- What is needed
Below are records to reproduce in full; copy them exactly but keep the pictures out.

• • • •

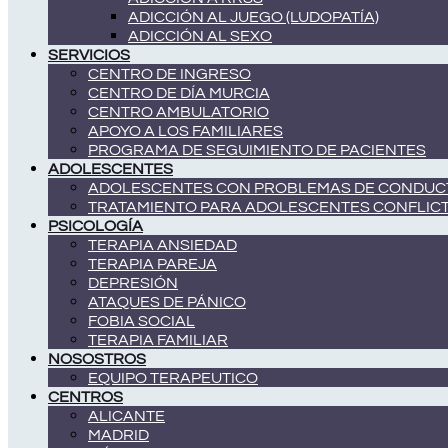
ADICCIÓN AL JUEGO (LUDOPATÍA)
ADICCIÓN AL SEXO
SERVICIOS
CENTRO DE INGRESO
CENTRO DE DÍA MURCIA
CENTRO AMBULATORIO
APOYO A LOS FAMILIARES
PROGRAMA DE SEGUIMIENTO DE PACIENTES
ADOLESCENTES
ADOLESCENTES CON PROBLEMAS DE CONDUC
TRATAMIENTO PARA ADOLESCENTES CONFLIC
PSICOLOGÍA
TERAPIA ANSIEDAD
TERAPIA PAREJA
DEPRESIÓN
ATAQUES DE PÁNICO
FOBIA SOCIAL
TERAPIA FAMILIAR
NOSOSTROS
EQUIPO TERAPEUTICO
CENTROS
ALICANTE
MADRID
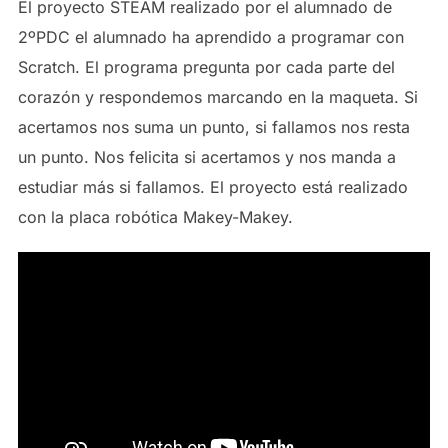
El proyecto STEAM realizado por el alumnado de
2ºPDC el alumnado ha aprendido a programar con
Scratch. El programa pregunta por cada parte del
corazón y respondemos marcando en la maqueta. Si
acertamos nos suma un punto, si fallamos nos resta
un punto. Nos felicita si acertamos y nos manda a
estudiar más si fallamos. El proyecto está realizado
con la placa robótica Makey-Makey.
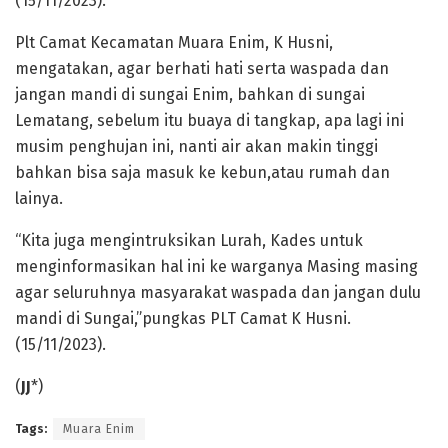
(15/11/2023).
Plt Camat Kecamatan Muara Enim, K Husni,
mengatakan, agar berhati hati serta waspada dan
jangan mandi di sungai Enim, bahkan di sungai
Lematang, sebelum itu buaya di tangkap, apa lagi ini
musim penghujan ini, nanti air akan makin tinggi
bahkan bisa saja masuk ke kebun,atau rumah dan
lainya.
“Kita juga mengintruksikan Lurah, Kades untuk
menginformasikan hal ini ke warganya Masing masing
agar seluruhnya masyarakat waspada dan jangan dulu
mandi di Sungai,”pungkas PLT Camat K Husni.
(15/11/2023).
(
JJ
*)
Tags:
Muara Enim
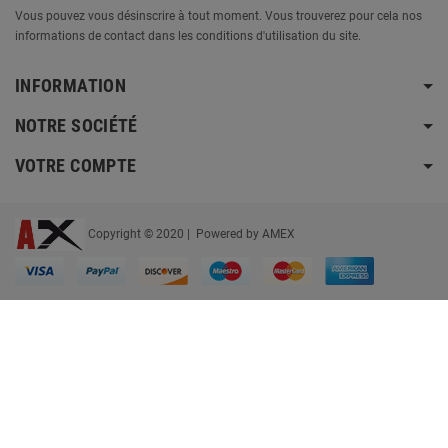
Vous pouvez vous désinscrire à tout moment. Vous trouverez pour cela nos
informations de contact dans les conditions d'utilisation du site.
INFORMATION
NOTRE SOCIÉTÉ
VOTRE COMPTE
Copyright © 2020 | Powered by AMEX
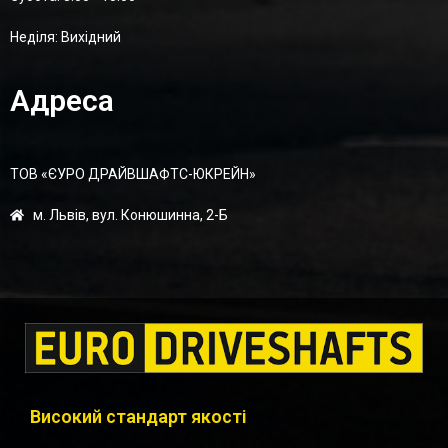
Неділя: Вихідний
Адреса
ТОВ «ЄУРО ДРАЙВШАФТC-ЮКРЕЙН»
м. Львів, вул. Конюшинна, 2-Б
Високий стандарт якості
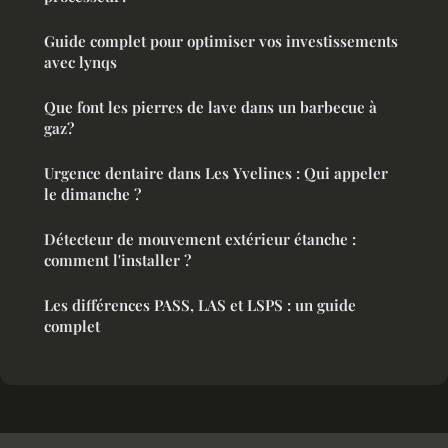
Guide complet pour optimiser vos investissements
avec lynqs
Que font les pierres de lave dans un barbecue à
gaz?
Urgence dentaire dans Les Yvelines : Qui appeler
le dimanche ?
Détecteur de mouvement extérieur étanche :
comment l'installer ?
Les différences PASS, LAS et LSPS : un guide
complet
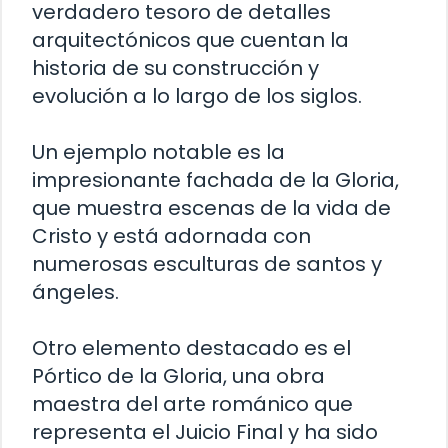
verdadero tesoro de detalles
arquitectónicos que cuentan la
historia de su construcción y
evolución a lo largo de los siglos.
Un ejemplo notable es la
impresionante fachada de la Gloria,
que muestra escenas de la vida de
Cristo y está adornada con
numerosas esculturas de santos y
ángeles.
Otro elemento destacado es el
Pórtico de la Gloria, una obra
maestra del arte románico que
representa el Juicio Final y ha sido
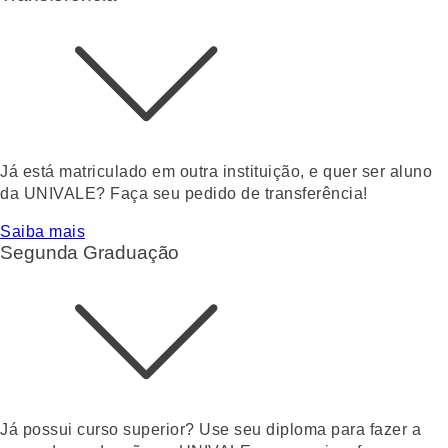
Já está matriculado em outra instituição, e quer ser aluno
da UNIVALE? Faça seu pedido de transferência!
Saiba mais
Segunda Graduação
Já possui curso superior? Use seu diploma para fazer a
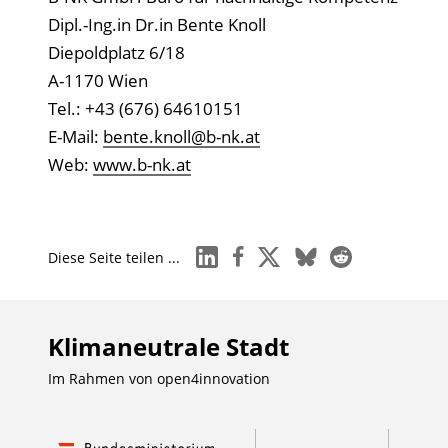
Dipl.-Ing.in Dr.in Bente Knoll
Diepoldplatz 6/18
A-1170 Wien
Tel.: +43 (676) 64610151
E-Mail:
bente.knoll@b-nk.at
Web:
www.b-nk.at
linkedin
facebook
x
bluesky
reddit
Diese Seite teilen ...
Klimaneutrale Stadt
Im Rahmen von
open4innovation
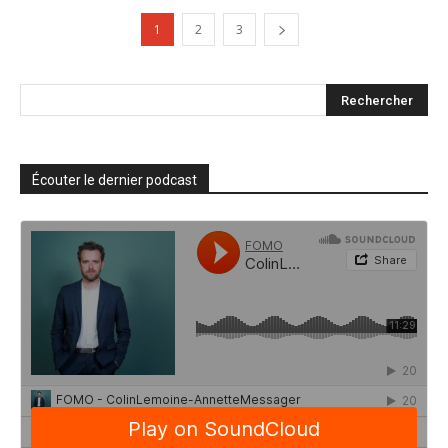
1
2
3
Écouter le dernier podcast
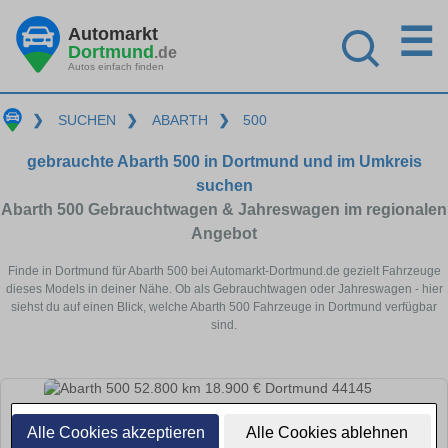
☰
Automarkt
Dortmund
.de
Autos einfach finden
❯
SUCHEN
❯
ABARTH
❯
500
gebrauchte Abarth 500 in Dortmund und im Umkreis
suchen
Abarth 500 Gebrauchtwagen & Jahreswagen im regionalen
Angebot
Finde in Dortmund für Abarth 500 bei Automarkt-Dortmund.de gezielt Fahrzeuge
dieses Models in deiner Nähe. Ob als Gebrauchtwagen oder Jahreswagen - hier
siehst du auf einen Blick, welche Abarth 500 Fahrzeuge in Dortmund verfügbar
sind.
Alle Cookies akzeptieren
Alle Cookies ablehnen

• • • •

- Exercise answer
ADICCIÓN AL JUEGO (LUDOPATÍA)
ADICCIÓN AL SEXO
SERVICIOS
CENTRO DE INGRESO
CENTRO DE DÍA MURCIA
CENTRO AMBULATORIO
APOYO A LOS FAMILIARES
PROGRAMA DE SEGUIMIENTO DE PACIENTES
ADOLESCENTES
ADOLESCENTES CON PROBLEMAS DE CONDUC
TRATAMIENTO PARA ADOLESCENTES CONFLIC
PSICOLOGÍA
TERAPIA ANSIEDAD
TERAPIA PAREJA
DEPRESIÓN
ATAQUES DE PÁNICO
FOBIA SOCIAL
TERAPIA FAMILIAR
NOSOSTROS
EQUIPO TERAPEUTICO
CENTROS
ALICANTE
MADRID
El proyecto STEAM realizado por el alumnado de
2ºPDC el alumnado ha aprendido a programar con
Scratch. El programa pregunta por cada parte del
corazón y respondemos marcando en la maqueta. Si
acertamos nos suma un punto, si fallamos nos resta
un punto. Nos felicita si acertamos y nos manda a
estudiar más si fallamos. El proyecto está realizado
con la placa robótica Makey-Makey.
(15/11/2023).
Plt Camat Kecamatan Muara Enim, K Husni,
mengatakan, agar berhati hati serta waspada dan
jangan mandi di sungai Enim, bahkan di sungai
Lematang, sebelum itu buaya di tangkap, apa lagi ini
musim penghujan ini, nanti air akan makin tinggi
bahkan bisa saja masuk ke kebun,atau rumah dan
lainya.
“Kita juga mengintruksikan Lurah, Kades untuk
menginformasikan hal ini ke warganya Masing masing
agar seluruhnya masyarakat waspada dan jangan dulu
mandi di Sungai,”pungkas PLT Camat K Husni.
(15/11/2023).
(
JJ
*)
Tags:
Muara Enim
Vous pouvez vous désinscrire à tout moment. Vous trouverez pour cela nos
informations de contact dans les conditions d'utilisation du site.
INFORMATION
NOTRE SOCIÉTÉ
VOTRE COMPTE
Copyright © 2020 | Powered by AMEX
Неділя: Вихідний
Адреса
ТОВ «ЄУРО ДРАЙВШАФТC-ЮКРЕЙН»
м. Львів, вул. Конюшинна, 2-Б
Високий стандарт якості
Guide complet pour optimiser vos investissements
avec lynqs
Que font les pierres de lave dans un barbecue à
gaz?
Urgence dentaire dans Les Yvelines : Qui appeler
le dimanche ?
Détecteur de mouvement extérieur étanche :
comment l'installer ?
Les différences PASS, LAS et LSPS : un guide
complet
verdadero tesoro de detalles
arquitectónicos que cuentan la
historia de su construcción y
evolución a lo largo de los siglos.
Un ejemplo notable es la
impresionante fachada de la Gloria,
que muestra escenas de la vida de
Cristo y está adornada con
numerosas esculturas de santos y
ángeles.
Otro elemento destacado es el
Pórtico de la Gloria, una obra
maestra del arte románico que
representa el Juicio Final y ha sido
Já está matriculado em outra instituição, e quer ser aluno
da UNIVALE? Faça seu pedido de transferência!
Saiba mais
Segunda Graduação
Já possui curso superior? Use seu diploma para fazer a
Dipl.-Ing.in Dr.in Bente Knoll
Diepoldplatz 6/18
A-1170 Wien
Tel.: +43 (676) 64610151
E-Mail:
bente.knoll@b-nk.at
Web:
www.b-nk.at
linkedin
facebook
x
bluesky
reddit
Diese Seite teilen ...
Klimaneutrale Stadt
Im Rahmen von
open4innovation
1
2
3
Écouter le dernier podcast
☰
Automarkt
Dortmund
.de
Autos einfach finden
❯
SUCHEN
❯
ABARTH
❯
500
gebrauchte Abarth 500 in Dortmund und im Umkreis
suchen
Abarth 500 Gebrauchtwagen & Jahreswagen im regionalen
Angebot
Finde in Dortmund für Abarth 500 bei Automarkt-Dortmund.de gezielt Fahrzeuge
dieses Models in deiner Nähe. Ob als Gebrauchtwagen oder Jahreswagen - hier
siehst du auf einen Blick, welche Abarth 500 Fahrzeuge in Dortmund verfügbar
sind.
Alle Cookies akzeptieren
Alle Cookies ablehnen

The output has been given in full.